### SELECTED EXCERPT
______________________________

The history of black women on screen is closely tied up with the mammy figure, a racist caricature divorced from the reality of US race relations during slavery and afterwards. Traditionally depicted as a dark-skinned, overweight woman, wearing a headwrap and shawl, the mammy is employed by a white family to care for their children and is utterly devoted to her charges.

Recently, there has been some progress on this front, as evidenced by the career of Spencer. In addition to her acting, she is a prolific executive producer, whose credits include Fruitvale Station, Ma and — also controversially — this year’s Academy Awards best picture winner Green Book. Yet even she is no exception to the mammy rule. According to IMDb, Spencer has played a maid, nurse or cleaner a total of 21 times, including in two of her three Oscar-nominated performances. What’s more, the majority of these characters exist chiefly to serve the narrative of a white protagonist, by offering homespun wisdom or large-bosomed emotional support.

______________________________

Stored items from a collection
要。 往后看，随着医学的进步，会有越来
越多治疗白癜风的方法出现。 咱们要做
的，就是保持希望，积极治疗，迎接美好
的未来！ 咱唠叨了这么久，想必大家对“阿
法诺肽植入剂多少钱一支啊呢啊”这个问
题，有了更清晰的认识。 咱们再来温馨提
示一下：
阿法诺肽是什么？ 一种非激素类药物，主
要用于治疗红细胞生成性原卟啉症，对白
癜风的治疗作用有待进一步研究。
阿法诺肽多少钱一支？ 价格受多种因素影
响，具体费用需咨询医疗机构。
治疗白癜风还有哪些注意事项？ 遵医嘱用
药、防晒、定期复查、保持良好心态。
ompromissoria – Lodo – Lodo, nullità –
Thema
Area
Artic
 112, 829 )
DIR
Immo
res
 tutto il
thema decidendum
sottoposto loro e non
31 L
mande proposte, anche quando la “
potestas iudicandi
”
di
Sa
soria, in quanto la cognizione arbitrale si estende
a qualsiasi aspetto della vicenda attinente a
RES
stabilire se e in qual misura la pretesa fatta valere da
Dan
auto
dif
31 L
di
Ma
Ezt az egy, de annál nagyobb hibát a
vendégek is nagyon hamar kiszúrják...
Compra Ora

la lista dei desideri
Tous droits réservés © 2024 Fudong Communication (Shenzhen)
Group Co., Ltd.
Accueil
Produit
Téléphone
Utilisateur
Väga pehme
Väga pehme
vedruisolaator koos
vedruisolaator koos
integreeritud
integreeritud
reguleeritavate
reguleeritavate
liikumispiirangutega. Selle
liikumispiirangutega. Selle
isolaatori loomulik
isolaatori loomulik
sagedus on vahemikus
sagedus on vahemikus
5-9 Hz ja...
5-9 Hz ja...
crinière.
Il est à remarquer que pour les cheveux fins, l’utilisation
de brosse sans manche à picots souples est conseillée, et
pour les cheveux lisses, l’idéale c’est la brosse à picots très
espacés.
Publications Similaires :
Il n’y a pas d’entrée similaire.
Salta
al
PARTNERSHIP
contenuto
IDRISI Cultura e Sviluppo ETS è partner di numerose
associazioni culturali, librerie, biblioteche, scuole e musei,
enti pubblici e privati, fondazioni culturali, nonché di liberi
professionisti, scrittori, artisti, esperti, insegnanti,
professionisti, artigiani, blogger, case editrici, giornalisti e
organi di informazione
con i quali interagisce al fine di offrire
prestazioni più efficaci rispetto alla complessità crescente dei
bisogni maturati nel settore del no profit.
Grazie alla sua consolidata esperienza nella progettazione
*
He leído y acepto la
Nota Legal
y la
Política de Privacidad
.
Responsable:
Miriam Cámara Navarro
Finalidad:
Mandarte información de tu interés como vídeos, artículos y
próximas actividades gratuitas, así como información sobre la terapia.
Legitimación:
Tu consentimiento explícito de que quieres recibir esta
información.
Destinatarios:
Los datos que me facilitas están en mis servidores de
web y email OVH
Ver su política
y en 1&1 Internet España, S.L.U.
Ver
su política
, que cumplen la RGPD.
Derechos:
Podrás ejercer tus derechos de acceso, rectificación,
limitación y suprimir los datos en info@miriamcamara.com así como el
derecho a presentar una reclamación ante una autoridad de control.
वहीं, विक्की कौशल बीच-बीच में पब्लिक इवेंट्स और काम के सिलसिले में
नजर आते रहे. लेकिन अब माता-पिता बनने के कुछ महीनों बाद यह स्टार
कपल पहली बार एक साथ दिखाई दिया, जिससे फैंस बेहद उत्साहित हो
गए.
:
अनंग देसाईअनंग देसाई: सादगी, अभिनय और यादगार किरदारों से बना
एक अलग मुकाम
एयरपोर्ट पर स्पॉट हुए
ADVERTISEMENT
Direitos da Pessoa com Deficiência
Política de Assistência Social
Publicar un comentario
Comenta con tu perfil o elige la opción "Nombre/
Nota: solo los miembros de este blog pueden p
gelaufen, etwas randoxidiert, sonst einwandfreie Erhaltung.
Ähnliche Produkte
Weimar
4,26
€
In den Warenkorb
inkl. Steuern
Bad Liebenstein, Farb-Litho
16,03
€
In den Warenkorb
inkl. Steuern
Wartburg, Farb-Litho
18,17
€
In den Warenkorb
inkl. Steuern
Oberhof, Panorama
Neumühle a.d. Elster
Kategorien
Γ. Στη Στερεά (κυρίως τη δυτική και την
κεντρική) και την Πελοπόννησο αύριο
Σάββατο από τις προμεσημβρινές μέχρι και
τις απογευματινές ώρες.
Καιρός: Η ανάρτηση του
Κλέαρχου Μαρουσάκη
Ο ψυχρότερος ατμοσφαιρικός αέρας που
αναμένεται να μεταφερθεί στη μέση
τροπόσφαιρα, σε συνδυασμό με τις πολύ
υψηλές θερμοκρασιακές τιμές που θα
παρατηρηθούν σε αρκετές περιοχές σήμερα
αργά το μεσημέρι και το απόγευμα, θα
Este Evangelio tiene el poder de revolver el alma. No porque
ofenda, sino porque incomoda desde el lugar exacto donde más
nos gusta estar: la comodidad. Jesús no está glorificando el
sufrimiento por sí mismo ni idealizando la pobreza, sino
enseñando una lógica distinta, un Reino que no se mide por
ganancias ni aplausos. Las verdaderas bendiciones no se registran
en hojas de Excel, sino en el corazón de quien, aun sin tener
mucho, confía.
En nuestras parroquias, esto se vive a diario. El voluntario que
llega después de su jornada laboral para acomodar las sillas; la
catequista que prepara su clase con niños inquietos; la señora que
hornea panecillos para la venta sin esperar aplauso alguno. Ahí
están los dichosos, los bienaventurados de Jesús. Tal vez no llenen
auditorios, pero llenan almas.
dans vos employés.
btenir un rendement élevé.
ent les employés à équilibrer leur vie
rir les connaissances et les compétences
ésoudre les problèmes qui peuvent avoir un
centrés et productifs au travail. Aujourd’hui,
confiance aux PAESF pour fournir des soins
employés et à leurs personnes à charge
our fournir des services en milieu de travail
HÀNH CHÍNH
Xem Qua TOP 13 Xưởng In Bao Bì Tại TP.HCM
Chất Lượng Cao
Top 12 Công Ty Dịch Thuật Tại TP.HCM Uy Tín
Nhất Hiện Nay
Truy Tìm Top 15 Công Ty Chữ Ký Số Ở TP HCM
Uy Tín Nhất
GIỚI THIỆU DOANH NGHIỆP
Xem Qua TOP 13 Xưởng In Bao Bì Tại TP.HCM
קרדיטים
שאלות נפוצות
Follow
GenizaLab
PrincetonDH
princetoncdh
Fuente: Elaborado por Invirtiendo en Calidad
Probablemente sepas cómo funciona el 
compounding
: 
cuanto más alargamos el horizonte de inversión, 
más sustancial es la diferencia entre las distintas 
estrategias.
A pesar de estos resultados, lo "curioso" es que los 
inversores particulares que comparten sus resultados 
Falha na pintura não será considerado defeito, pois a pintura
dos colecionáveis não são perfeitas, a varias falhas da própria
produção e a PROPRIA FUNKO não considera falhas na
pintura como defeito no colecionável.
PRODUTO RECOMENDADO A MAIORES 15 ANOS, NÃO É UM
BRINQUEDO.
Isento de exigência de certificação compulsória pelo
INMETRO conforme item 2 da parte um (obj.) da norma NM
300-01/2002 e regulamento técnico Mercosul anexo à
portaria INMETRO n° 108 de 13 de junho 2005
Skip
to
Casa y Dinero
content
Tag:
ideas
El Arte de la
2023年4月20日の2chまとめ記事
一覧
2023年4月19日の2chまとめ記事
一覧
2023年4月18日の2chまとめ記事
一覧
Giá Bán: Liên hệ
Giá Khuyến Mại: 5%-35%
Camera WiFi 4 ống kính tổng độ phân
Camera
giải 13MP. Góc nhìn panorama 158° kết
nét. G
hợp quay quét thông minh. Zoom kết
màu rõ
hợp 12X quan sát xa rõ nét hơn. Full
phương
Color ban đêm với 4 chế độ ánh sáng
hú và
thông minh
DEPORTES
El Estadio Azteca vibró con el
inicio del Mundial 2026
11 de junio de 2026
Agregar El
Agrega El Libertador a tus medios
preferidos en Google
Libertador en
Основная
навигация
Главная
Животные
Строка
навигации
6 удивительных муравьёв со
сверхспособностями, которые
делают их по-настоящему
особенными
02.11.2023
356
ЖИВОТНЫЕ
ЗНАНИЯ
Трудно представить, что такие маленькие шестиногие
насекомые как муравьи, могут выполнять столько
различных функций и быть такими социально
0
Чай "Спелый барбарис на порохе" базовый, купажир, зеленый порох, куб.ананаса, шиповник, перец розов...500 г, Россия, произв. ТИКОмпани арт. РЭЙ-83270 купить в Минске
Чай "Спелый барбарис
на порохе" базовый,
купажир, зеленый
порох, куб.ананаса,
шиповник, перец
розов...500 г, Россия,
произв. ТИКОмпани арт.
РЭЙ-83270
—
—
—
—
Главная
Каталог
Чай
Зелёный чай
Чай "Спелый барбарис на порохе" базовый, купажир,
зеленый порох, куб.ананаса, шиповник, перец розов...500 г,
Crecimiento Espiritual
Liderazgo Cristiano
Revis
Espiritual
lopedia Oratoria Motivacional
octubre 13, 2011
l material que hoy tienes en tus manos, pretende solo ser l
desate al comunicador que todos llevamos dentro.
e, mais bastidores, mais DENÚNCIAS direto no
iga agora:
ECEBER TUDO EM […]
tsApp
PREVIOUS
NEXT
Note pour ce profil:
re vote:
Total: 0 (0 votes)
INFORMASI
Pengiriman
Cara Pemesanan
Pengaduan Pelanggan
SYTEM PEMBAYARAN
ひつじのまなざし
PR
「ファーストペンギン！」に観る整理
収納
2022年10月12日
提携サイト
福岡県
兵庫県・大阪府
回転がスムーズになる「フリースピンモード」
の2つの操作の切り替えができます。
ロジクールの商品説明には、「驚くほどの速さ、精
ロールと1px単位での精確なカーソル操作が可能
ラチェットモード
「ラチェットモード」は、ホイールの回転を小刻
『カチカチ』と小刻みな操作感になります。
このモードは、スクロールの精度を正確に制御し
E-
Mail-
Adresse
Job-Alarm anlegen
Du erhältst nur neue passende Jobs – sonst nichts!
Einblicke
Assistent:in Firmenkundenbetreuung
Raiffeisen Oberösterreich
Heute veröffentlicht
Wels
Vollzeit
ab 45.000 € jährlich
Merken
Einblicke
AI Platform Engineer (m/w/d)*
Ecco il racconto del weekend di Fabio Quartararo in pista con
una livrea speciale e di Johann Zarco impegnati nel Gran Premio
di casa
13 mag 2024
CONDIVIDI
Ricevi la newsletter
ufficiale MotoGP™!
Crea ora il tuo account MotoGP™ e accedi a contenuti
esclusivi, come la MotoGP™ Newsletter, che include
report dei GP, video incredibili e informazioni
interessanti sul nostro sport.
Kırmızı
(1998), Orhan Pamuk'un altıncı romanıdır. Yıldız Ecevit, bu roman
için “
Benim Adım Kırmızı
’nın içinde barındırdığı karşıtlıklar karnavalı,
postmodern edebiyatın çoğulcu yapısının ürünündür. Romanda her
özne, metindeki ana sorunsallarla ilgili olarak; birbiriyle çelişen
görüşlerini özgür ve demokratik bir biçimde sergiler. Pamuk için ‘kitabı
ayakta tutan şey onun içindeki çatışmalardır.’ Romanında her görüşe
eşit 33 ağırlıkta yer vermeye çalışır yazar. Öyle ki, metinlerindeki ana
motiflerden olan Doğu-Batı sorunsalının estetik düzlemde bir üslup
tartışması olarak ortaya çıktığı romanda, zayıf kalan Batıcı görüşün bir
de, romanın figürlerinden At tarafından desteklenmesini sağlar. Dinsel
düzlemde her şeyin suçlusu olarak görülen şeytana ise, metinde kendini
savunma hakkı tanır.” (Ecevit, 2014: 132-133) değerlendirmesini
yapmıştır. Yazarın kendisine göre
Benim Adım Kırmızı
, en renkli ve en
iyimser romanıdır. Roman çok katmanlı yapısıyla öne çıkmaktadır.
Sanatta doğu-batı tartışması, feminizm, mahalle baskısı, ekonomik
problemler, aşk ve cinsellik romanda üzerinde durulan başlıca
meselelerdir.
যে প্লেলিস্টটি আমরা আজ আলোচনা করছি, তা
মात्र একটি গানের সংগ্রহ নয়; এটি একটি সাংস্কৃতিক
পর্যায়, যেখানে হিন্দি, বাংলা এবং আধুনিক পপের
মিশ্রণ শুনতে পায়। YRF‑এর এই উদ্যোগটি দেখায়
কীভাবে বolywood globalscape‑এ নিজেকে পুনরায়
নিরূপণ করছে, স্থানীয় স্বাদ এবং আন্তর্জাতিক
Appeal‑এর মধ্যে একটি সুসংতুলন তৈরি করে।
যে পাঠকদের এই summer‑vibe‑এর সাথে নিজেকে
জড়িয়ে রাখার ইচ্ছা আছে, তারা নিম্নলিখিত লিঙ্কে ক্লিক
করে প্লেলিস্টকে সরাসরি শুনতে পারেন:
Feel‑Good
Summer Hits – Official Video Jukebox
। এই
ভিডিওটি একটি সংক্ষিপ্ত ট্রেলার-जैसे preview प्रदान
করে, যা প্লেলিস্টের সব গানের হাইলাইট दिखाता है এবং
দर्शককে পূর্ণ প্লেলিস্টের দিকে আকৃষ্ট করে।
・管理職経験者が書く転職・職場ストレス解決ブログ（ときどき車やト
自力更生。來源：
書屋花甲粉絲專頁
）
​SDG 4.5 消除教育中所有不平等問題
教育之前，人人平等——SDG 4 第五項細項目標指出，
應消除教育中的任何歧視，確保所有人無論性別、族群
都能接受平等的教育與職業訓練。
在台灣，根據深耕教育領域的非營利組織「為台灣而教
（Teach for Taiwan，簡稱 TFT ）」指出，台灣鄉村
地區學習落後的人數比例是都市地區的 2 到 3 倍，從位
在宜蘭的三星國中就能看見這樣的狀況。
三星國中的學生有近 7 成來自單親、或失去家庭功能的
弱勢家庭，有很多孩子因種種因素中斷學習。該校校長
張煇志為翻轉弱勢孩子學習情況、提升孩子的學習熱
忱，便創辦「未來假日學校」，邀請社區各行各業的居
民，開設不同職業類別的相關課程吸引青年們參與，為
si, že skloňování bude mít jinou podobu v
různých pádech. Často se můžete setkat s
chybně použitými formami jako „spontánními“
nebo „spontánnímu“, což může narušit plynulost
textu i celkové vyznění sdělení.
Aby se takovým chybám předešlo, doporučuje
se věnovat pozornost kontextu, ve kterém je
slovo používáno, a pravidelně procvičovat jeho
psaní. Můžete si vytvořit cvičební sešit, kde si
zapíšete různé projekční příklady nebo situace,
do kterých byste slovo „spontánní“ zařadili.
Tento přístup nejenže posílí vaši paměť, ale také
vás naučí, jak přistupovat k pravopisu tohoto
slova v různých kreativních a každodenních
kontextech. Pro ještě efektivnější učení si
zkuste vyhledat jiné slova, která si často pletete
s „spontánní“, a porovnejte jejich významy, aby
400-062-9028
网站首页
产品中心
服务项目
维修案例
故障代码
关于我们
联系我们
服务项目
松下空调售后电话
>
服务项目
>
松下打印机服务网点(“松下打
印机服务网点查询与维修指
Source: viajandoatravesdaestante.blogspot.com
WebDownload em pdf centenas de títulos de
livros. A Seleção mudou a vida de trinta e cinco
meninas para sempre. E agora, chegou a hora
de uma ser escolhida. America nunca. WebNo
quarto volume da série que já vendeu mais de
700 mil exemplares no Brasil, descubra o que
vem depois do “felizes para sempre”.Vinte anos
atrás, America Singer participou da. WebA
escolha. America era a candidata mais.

______________________________

### INSTRUCTION A
Name every film that the passage on the mammy figure on screen lists among Spencer's executive producer credits.
### INSTRUCTION B
Carry the passage on the mammy figure on screen forward from its final sentence.

### ANSWER AREA A
Fruitvale Station, Ma, Green Book

### ANSWER AREA B
At the very least, Ma represents a welcome change from this sort of typecasting. The fact that it re-teams Spencer with her director on The Help, Tate Taylor, also opens up the intriguing possibility that Ma might, in fact, be a direct response to The Help’s critics. In a 2017 interview with the Guardian, Spencer discussed the gap between the roles she’s often offered and how she sees herself: “It’s one that it’s hard to break out of because it’s the only box that they want to put you in. And I’m like: ‘I don’t have kids, I’m nobody’s mother! If you ask my friends, they’re like: ‘You are the last person who should be a mom.’ ... I’ve gotten very used to the needs of one. I am a nurturer of the people who I love so that comes, I guess, a little bit natural, but maybe it also is I’m a control freak. When you nurture, you can also control the situation. It’s like I need to take control of this situation because I know best how to do it.”